Source texts of formatted documents

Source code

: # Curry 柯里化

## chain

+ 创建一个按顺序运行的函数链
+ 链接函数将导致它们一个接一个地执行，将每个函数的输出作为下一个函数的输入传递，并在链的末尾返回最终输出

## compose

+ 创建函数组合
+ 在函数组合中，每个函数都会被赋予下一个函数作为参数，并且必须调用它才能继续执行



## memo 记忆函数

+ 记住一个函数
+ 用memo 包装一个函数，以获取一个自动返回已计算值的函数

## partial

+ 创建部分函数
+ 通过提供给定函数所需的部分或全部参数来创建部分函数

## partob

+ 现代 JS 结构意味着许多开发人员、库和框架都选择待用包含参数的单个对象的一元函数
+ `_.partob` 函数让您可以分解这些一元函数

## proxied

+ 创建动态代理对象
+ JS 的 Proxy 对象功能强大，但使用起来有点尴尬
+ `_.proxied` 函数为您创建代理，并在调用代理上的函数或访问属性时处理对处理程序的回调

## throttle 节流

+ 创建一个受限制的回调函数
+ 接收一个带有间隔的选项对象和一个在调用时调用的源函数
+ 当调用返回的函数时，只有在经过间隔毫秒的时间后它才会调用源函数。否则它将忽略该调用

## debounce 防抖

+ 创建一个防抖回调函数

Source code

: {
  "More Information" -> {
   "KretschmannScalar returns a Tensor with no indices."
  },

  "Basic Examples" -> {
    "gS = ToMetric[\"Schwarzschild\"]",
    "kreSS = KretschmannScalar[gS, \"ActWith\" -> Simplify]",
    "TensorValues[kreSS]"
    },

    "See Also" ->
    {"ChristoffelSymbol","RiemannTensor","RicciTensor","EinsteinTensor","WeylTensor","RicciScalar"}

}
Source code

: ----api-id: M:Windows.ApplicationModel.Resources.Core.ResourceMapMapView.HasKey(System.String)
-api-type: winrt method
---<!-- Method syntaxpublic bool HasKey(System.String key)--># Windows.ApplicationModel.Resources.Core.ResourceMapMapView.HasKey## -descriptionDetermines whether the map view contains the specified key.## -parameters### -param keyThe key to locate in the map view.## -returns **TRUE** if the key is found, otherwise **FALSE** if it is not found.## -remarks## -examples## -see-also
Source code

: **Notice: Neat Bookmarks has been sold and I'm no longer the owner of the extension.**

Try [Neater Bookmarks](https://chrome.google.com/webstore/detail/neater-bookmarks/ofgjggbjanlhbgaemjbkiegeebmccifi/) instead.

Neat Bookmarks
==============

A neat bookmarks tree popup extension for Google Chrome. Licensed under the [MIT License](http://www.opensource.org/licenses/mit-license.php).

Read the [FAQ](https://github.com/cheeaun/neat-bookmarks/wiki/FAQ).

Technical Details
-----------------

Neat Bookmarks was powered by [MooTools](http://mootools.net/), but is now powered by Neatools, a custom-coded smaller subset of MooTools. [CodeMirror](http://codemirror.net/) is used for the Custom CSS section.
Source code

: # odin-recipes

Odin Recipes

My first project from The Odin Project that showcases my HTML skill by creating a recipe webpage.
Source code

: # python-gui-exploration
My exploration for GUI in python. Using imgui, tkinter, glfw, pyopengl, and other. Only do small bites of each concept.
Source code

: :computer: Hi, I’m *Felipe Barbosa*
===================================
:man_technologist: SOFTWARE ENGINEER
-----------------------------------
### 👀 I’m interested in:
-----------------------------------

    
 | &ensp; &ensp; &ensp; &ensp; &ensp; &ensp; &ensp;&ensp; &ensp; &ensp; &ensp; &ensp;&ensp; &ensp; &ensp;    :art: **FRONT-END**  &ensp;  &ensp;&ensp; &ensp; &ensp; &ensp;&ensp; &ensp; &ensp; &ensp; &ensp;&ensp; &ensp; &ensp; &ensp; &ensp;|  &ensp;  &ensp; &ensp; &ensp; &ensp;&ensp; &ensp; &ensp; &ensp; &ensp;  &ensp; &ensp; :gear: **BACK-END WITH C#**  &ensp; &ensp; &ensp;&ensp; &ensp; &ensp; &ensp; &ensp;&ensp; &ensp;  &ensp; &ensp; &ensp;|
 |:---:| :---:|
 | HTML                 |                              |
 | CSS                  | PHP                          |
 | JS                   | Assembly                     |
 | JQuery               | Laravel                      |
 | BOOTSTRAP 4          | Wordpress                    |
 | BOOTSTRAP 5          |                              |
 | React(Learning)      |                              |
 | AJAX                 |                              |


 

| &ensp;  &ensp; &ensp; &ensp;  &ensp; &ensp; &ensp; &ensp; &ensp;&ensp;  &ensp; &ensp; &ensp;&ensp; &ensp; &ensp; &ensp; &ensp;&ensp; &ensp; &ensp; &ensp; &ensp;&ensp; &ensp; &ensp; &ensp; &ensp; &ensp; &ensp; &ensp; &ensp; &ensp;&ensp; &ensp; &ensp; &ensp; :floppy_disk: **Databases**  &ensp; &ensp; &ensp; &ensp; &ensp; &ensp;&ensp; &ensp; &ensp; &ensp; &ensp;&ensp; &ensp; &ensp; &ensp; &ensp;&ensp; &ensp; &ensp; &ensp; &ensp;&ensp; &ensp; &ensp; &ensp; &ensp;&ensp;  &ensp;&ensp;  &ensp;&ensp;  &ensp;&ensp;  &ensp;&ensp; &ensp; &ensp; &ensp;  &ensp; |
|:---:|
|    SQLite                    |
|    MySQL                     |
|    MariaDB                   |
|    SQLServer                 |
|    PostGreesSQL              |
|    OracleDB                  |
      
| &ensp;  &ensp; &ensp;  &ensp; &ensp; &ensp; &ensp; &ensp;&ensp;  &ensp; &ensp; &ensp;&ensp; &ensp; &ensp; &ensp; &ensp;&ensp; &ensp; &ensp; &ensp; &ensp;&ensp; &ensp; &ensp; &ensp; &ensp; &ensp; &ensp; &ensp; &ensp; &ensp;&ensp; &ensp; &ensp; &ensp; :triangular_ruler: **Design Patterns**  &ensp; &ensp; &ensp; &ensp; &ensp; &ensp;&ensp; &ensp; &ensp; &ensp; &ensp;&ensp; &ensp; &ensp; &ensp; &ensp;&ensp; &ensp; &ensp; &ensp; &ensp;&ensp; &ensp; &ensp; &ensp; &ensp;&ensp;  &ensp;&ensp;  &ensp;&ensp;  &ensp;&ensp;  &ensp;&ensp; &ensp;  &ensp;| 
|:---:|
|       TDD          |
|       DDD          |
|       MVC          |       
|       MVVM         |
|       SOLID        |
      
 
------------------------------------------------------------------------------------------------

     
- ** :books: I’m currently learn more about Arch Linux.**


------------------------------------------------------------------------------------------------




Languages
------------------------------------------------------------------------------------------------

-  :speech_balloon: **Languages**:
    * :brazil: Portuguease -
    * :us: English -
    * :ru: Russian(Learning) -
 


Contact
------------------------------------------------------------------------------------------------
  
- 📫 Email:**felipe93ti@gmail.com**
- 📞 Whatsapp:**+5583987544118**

*WHAT YOU HAVE TO DO:* From the data above, how many lines contain the word "HTML"? Give the number alone.

*OUTPUT:* 2